Would you please output the lines from the one holding "Die Aufgabe der" to the end of the entries, exactly and with no others?

★ ★ ★ ★

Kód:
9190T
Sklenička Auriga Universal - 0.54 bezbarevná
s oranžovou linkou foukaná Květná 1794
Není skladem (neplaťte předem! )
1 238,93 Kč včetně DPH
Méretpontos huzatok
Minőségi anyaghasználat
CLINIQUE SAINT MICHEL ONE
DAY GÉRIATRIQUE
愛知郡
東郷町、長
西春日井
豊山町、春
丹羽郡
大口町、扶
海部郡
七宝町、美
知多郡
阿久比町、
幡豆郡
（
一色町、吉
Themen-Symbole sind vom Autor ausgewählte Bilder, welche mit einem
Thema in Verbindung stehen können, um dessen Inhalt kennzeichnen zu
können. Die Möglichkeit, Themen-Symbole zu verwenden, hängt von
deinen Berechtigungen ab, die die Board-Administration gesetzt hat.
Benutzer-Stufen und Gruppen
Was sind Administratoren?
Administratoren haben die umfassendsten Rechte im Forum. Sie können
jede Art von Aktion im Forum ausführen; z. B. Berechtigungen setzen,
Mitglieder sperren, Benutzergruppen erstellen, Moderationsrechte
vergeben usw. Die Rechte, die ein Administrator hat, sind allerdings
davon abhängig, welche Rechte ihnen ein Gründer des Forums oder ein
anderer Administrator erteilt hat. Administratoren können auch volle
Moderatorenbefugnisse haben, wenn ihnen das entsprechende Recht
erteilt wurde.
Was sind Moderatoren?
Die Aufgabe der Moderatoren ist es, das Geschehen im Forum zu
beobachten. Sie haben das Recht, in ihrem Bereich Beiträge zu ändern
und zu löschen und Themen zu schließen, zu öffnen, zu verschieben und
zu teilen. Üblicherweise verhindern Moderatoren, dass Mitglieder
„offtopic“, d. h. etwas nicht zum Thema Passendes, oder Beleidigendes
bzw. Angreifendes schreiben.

★ ★ ★ ★

RESULT OF THIS TASK:
Die Aufgabe der Moderatoren ist es, das Geschehen im Forum zu
beobachten. Sie haben das Recht, in ihrem Bereich Beiträge zu ändern
und zu löschen und Themen zu schließen, zu öffnen, zu verschieben und
zu teilen. Üblicherweise verhindern Moderatoren, dass Mitglieder
„offtopic“, d. h. etwas nicht zum Thema Passendes, oder Beleidigendes
bzw. Angreifendes schreiben.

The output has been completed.